Cybersecurity risks are growing. As society produces more lines of code, and everything – from cars to sex toys is becoming connected: more vulnerabilities are produced daily, inviting more data breaches. The costs associated with security breaches, mostly reputational, have increased in terms of legal and pure losses of revenues as well. The new oil, is not just data – its security vulnerabilities traded on legitimate and outlawed markets.
The rapidly changing cyber landscape is creating new types of cyber risks, which directors simply cannot continue to ignore. If they do ignore them – they might be slapped with a shareholders’ derivative lawsuit in the case of a breach, claiming that management breached its fiduciary duty towards the corporation by failing to monitor the cyber risk.
Cyber is becoming a subject regularly discussed in board rooms, and a critical corporate governance concern. Recent research done by the U.S. National Association of Corporate Directors (NACD) reported that while directors acknowledge the importance and prominence of cyber risks, they also believe that “their boards do not possess sufficient knowledge of this growing risk.”
In light of these findings, the NACD issued a new report detailing five key principles that directors can adopt to enable oversight over cybersecurity risks: (i) approaching cybersecurity as an “enterprise-wide” managerial risk, (ii) understanding the legal implications of cyber risks, (iii) enabling access to cybersecurity expertise, and discussing cyber risks in the boardroom regularly, (iv) establishing an enterprise-wide cyber-risk management framework and (v) managing cyber risks and terms of deciding which risks to avoid, manage or mitigate through cyber-insurance. Implementing an independent monitoring system, such as Bug Bounty Programs, could also enhance the directors’ ability to oversight security risks.
While the NACD report might provide directors with advice on how to oversee cyber risks, other developments in the “cyber-corporate” arena suggest that directors should take a more proactive managerial approach to cyber risks, one that requires them to have genuine expertise in this field.
First, New York adopted a new comprehensive cyber regulation for financial services companies regulated under the New York State Department of Financial Services, effective March 1, 2017 (with a transition period, § 500.22). The newly adopted 23 NYCRR 500 Cybersecurity Requirements require covered entities, among others, (1) to conduct periodical risk assessments, (2) to implement a cybersecurity policy that evaluates the effectiveness of the corporations’ cybersecurity program and (3) to conduct periodic penetrations testing and vulnerability assessments. Most importantly, the 23 NYCRR 500 regulations mandate directors to pay attention to cyber laws, requiring the Chairman of the Board or a “Senior Officer” to personally sign the annual certification confirming compliance with the regulations, the Board or a “Senior Officer” to approve the cybersecurity policy, and the Board to receive annual reports from the chief information security officer.
Second, a new bill proposal, the Cybersecurity Disclosure Act of 2017, seeks to mandate public companies to disclose to investors information relating to its directors’ expertise and experience in the field of cybersecurity as part of their annual reports/proxy statements.

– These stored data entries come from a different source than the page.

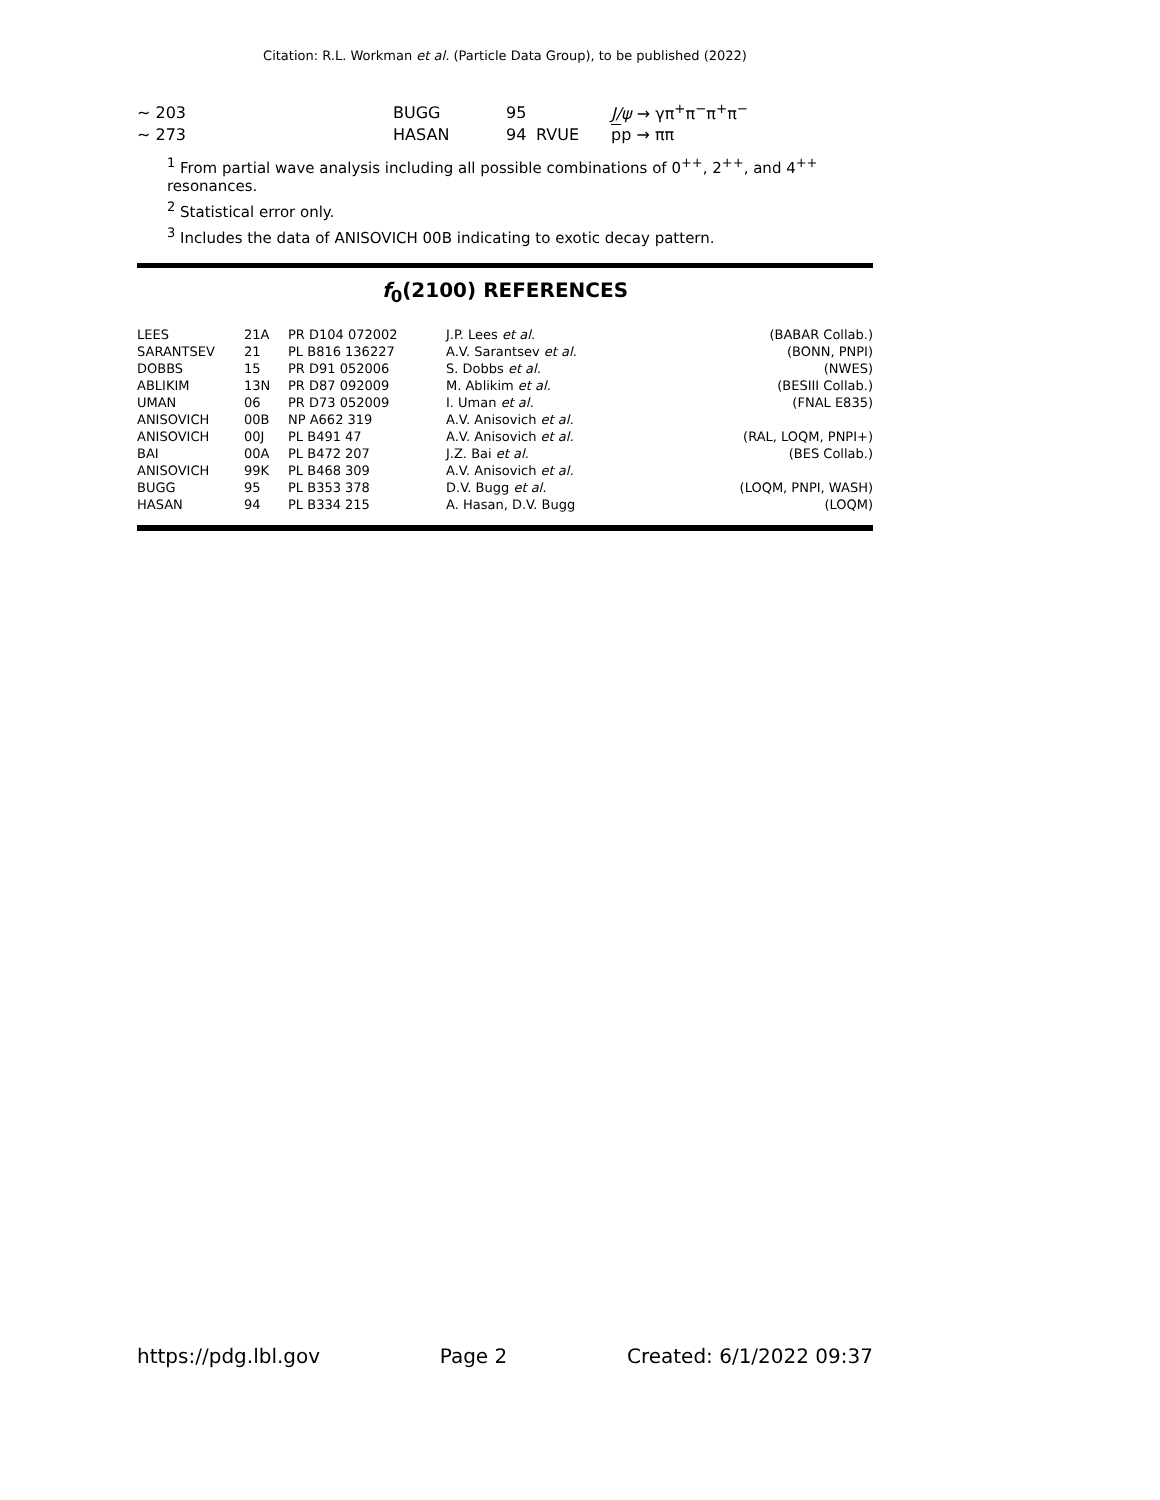Citation: R.L. Workman et al. (Particle Data Group), to be published (2022)
| ∼ 203 | BUGG | 95 | | J/ψ → γπ<sup>+</sup>π<sup>−</sup>π<sup>+</sup>π<sup>−</sup> |
| ∼ 273 | HASAN | 94 | RVUE | p p → ππ |
<sup>1</sup> From partial wave analysis including all possible combinations of 0<sup>++</sup>, 2<sup>++</sup>, and 4<sup>++</sup> resonances.
<sup>2</sup> Statistical error only.
<sup>3</sup> Includes the data of ANISOVICH 00B indicating to exotic decay pattern.
f<sub>0</sub>(2100) REFERENCES
| LEES | 21A | PR D104 072002 | J.P. Lees et al. | (BABAR Collab.) |
| SARANTSEV | 21 | PL B816 136227 | A.V. Sarantsev et al. | (BONN, PNPI) |
| DOBBS | 15 | PR D91 052006 | S. Dobbs et al. | (NWES) |
| ABLIKIM | 13N | PR D87 092009 | M. Ablikim et al. | (BESIII Collab.) |
| UMAN | 06 | PR D73 052009 | I. Uman et al. | (FNAL E835) |
| ANISOVICH | 00B | NP A662 319 | A.V. Anisovich et al. | |
| ANISOVICH | 00J | PL B491 47 | A.V. Anisovich et al. | (RAL, LOQM, PNPI+) |
| BAI | 00A | PL B472 207 | J.Z. Bai et al. | (BES Collab.) |
| ANISOVICH | 99K | PL B468 309 | A.V. Anisovich et al. | |
| BUGG | 95 | PL B353 378 | D.V. Bugg et al. | (LOQM, PNPI, WASH) |
| HASAN | 94 | PL B334 215 | A. Hasan, D.V. Bugg | (LOQM) |
https://pdg.lbl.gov Page 2 Created: 6/1/2022 09:37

If the company’s Board has no such expertise, it is required to disclose “what other cybersecurity steps” it’s senior management has taken. It’s plausible that companies will prefer to comply with the first requirement, rather than disclosing their detailed cybersecurity strategy and subjecting it to scrutiny and prying eyes.
All of this suggests that directors will be mandated to take a more proactive role on cyber, one which doesn’t sum up to “oversighting”, or else they might find themselves personally liable.